------------------------ PROBLEM ---------------------------------
I see the warning msg that "Forms authentication failed for the request. Reason: The ticket supplied has expired..........." in the event viewer once the applicadtion gets inactive.
------------------------ FINDINGS ---------------------------------
Our DEV environment is running under windows 2003 server, whose web server is IIS 6.0.
Comparing with IIS 5.0, IIS 6.0 introduced a new concept of application pool.
Each application pool runs in its own worker process (w3wp.exe) that contains a bunch of separate App Domains.
App Domain provides context in which an asp.net web application is running.
By default, when we setup an asp.net web application in IIS, its App Domain is under "DefaultAppPool" application pool.
In IIS 5.0, the work process (w3wp.exe) runs as the account of "MACHINE NAME/ASPNET",
but in IIS 6.0, it runs as the account of "NT AUTHORITY/NETWORK SERVICE".
Once the application pool is recycled, all of the App Domains under this pool will lost their state information, including the Form Ticket created to identity the logged user.
In this case, if the user tries to access the web application after the recycle, "NT AUTHORITY/NETWORK SERVICE" will put a new event entry into the system's event viewer,
since one of the responsibilities of "NT AUTHORITY/NETWORK SERVICE" is to generate security audits.
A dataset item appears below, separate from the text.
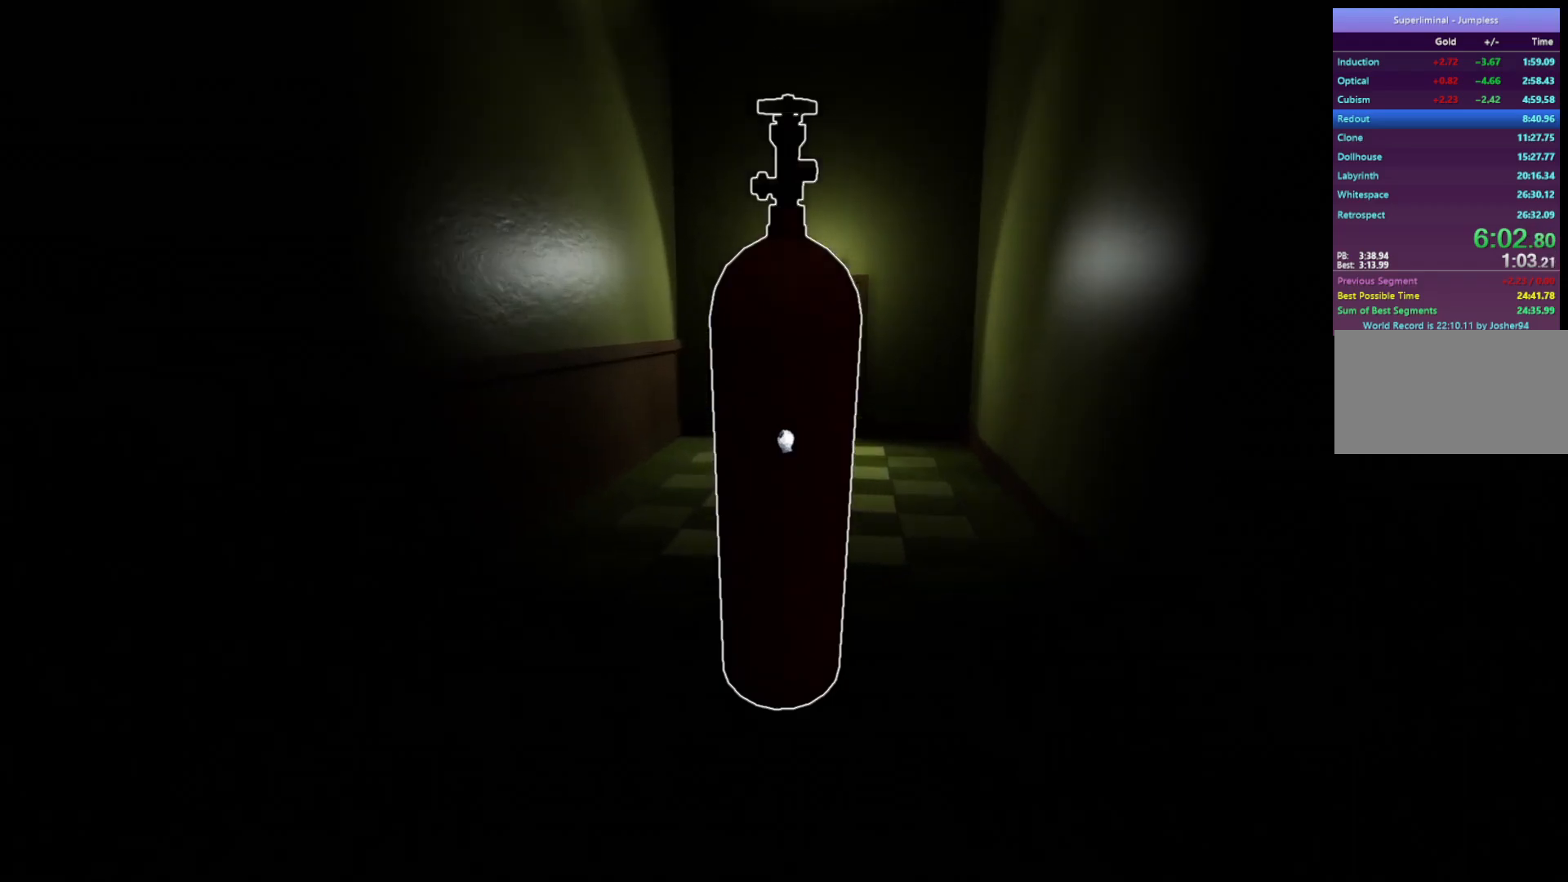
{"keys": ["w"], "mouse": [], "events": []}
------------------------ SOLUTION ---------------------------------
1). Prevent "NT AUTHORITY/NETWORK SERVICE" from writing event log if the form ticket is expired.
From my viewpoints, it's not necessary to prevent this account writing the event log.
It's not the true reason that causes the intermittent slowness.
2). we can create a new Application Pool for each web application, so that other applications will not affect the key web application.
Because one application’s change will cause the application pool to recycle, and then all of the web applications will lost state information.
Please be noticed that the account of the new application pool must be within the IIS_WPG user group, otherwise we will get "Service Unavailable" error message.